**Bereitgestellter Auszug:**

Ich schau ne viertel Stunde lang zu, kann aber ehrlich gesagt kein System erkennen.
Endlich die Frage,  ob ich mit spielen möchte.
Natürlich möchte ich, allerdings hab ich keine Ahnung wie das geht.
Als ob er nur auf sein Stichwort gewartet hat kommt ein jünger Typ der recht gut englisch spricht dazu und fängt an mir zu erklären wie das Spiel geht.
Langsam begreife ich auch was zu tun ist.
Nach etwa 2 Stunden verlassen uns Svetlana und der Typ.
Und ich bleibe allein mit Evgenia (und knapp 40 anderen Fahrgästen) im Zug.
Stunden lang spielen wir dieses Kartenspiel und ich würde zu gern behaupten das ich nur so oft verloren hab, weil sich das Mädel echt süß über jeden Sieg freut.
Aber die Warheit ist, das ich ziemlich viele dumme Fehler mache und Evgenia einfach zu gut spielt.
Sie fährt übrigens von Minsk nach Novosibirsk um dort ihre Eltern zu besuchen.
Außerdem ist sie mit 25 doch um einiges Älter als ich geschätzt hab.
Die Zeit vergeht wie im Flug wärend wir mir Smalltalk, Familien Bilder und Musik Videos anschauen und immer wieder Karten spielen beschäftigt sind.
Kurz nach 22 Uhr ist es für Evgenia Zeit zu schlafen.

**Arbeitsauftrag A:**
Beantworte anhand des Auszugs über die Zugfahrt die folgenden Fragen.
(i) Nach etwa wie vielen Stunden verlassen Svetlana und der Typ den Zug?
(ii) Von wo nach wo fährt Evgenia, und wen will sie dort besuchen?
(iii) Wie alt ist Evgenia?
**Arbeitsauftrag B:** Aktualisiere den Auszug über die Zugfahrt, indem du die Passage, die mit „Als ob er nur“ beginnt und bis „Eltern zu besuchen.“ weitergeht, noch einmal wiedergibst. Ersetze darin „Kartenspiel“ durch „Würfelspiel“.

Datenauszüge

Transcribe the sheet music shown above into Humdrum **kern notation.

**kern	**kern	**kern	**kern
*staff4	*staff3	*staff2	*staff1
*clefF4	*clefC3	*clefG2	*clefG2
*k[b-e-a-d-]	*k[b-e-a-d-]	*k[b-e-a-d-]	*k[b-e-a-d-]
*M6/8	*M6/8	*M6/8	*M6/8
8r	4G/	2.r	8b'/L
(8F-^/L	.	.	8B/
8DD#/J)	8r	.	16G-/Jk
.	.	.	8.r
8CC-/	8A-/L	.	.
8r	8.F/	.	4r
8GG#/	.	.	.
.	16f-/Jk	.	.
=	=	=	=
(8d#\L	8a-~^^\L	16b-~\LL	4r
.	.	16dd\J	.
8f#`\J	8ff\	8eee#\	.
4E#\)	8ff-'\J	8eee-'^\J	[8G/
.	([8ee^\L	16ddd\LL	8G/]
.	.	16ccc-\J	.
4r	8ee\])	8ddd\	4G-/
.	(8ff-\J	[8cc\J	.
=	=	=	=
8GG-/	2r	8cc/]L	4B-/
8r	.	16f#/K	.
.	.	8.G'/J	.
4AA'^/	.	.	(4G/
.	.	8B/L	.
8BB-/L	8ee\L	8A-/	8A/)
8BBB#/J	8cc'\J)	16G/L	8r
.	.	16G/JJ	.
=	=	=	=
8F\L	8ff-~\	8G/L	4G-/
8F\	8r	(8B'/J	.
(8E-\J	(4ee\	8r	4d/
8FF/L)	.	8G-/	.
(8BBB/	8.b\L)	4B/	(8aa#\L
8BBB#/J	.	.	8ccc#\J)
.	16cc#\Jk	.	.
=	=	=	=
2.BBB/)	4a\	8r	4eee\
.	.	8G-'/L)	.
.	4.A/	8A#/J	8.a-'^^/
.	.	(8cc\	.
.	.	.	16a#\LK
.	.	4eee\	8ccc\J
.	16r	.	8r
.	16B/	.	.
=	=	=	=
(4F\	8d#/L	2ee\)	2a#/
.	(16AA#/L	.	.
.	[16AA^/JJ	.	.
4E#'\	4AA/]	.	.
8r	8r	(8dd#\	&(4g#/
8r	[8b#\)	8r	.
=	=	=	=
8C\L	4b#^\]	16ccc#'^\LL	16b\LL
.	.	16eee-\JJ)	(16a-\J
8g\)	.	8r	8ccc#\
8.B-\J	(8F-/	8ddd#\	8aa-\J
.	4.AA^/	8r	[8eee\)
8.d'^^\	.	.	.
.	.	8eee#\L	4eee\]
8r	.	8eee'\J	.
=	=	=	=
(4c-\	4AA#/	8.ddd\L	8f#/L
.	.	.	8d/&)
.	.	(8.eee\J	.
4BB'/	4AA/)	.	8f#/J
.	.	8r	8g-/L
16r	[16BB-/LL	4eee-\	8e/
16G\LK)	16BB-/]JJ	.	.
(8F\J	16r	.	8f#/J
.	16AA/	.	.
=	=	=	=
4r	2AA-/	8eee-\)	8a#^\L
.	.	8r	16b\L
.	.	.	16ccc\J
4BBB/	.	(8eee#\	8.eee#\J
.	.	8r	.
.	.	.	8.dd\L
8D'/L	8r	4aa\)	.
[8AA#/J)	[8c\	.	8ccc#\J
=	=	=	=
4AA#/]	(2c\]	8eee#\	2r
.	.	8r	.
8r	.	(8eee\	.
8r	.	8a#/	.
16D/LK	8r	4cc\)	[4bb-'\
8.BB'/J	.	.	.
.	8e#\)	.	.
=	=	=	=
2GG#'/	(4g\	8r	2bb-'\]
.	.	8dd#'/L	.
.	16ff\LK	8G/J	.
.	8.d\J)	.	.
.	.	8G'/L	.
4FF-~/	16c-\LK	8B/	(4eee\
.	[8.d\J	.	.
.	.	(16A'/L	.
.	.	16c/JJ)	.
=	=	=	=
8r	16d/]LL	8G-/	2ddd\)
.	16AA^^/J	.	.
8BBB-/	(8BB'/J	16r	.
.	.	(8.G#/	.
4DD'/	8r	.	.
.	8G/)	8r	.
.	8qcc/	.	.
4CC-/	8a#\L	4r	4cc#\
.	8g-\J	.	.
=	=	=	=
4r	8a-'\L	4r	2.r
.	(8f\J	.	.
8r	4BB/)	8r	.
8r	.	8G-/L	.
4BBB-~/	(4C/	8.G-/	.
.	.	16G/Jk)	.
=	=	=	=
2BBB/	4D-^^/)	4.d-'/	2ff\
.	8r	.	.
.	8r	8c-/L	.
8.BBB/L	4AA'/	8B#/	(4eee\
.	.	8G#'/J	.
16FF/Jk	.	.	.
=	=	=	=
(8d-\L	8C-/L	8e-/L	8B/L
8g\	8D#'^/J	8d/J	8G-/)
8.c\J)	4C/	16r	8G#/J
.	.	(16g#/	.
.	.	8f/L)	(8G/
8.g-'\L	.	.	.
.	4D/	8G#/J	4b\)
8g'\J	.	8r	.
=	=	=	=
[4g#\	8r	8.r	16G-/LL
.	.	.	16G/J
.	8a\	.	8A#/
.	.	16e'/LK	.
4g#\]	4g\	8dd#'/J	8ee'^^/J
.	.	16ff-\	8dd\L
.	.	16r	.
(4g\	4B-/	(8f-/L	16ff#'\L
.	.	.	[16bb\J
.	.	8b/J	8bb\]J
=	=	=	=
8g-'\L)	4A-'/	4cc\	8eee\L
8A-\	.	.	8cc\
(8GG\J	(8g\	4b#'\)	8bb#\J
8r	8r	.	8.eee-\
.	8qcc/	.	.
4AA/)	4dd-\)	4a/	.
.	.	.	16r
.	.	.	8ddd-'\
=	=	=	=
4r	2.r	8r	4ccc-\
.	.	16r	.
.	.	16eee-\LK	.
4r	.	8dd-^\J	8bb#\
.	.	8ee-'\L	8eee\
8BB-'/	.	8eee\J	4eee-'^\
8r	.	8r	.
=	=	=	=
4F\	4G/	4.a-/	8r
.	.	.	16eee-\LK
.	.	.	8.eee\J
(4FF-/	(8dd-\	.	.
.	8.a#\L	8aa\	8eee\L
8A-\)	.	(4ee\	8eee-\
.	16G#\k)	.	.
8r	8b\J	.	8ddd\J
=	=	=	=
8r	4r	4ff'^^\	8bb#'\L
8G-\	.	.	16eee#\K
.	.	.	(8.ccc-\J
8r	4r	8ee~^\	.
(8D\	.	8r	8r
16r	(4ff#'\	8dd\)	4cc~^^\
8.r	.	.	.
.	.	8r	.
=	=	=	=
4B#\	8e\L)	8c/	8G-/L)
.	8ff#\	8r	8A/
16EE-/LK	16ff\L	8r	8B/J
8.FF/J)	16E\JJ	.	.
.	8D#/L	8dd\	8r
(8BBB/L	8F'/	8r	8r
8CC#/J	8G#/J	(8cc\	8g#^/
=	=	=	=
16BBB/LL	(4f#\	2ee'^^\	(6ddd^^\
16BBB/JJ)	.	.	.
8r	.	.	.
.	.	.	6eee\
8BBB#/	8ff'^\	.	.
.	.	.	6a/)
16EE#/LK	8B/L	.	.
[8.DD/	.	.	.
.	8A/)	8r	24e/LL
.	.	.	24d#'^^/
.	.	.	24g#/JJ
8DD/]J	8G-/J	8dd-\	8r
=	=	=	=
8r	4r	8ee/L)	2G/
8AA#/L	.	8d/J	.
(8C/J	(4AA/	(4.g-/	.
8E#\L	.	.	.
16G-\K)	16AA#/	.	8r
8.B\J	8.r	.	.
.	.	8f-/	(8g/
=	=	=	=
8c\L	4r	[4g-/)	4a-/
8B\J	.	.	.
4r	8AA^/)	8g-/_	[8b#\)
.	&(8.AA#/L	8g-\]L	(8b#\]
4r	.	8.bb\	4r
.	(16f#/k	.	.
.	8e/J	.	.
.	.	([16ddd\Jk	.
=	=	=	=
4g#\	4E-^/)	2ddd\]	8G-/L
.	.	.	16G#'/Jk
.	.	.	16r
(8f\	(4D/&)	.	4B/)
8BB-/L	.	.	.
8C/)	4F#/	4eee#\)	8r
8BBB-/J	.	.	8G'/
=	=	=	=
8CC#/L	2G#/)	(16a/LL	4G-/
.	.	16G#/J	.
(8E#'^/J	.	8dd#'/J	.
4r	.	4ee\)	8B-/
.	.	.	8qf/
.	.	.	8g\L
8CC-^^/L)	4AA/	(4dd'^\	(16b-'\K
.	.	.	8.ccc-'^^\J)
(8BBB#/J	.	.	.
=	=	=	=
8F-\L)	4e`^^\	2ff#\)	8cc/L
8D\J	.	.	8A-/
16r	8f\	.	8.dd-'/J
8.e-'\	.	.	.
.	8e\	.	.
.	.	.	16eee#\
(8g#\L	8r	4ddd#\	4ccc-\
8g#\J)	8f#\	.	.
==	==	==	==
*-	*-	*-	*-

**Antwortfeld A:**
(i) Nach etwa 2 Stunden.
(ii) Sie fährt von Minsk nach Novosibirsk, um dort ihre Eltern zu besuchen.
(iii) Sie ist 25.

**Antwortfeld B:**
Als ob er nur auf sein Stichwort gewartet hat kommt ein jünger Typ der recht gut englisch spricht dazu und fängt an mir zu erklären wie das Spiel geht.
Langsam begreife ich auch was zu tun ist.
Nach etwa 2 Stunden verlassen uns Svetlana und der Typ.
Und ich bleibe allein mit Evgenia (und knapp 40 anderen Fahrgästen) im Zug.
Stunden lang spielen wir dieses Würfelspiel und ich würde zu gern behaupten das ich nur so oft verloren hab, weil sich das Mädel echt süß über jeden Sieg freut.
Aber die Warheit ist, das ich ziemlich viele dumme Fehler mache und Evgenia einfach zu gut spielt.
Sie fährt übrigens von Minsk nach Novosibirsk um dort ihre Eltern zu besuchen.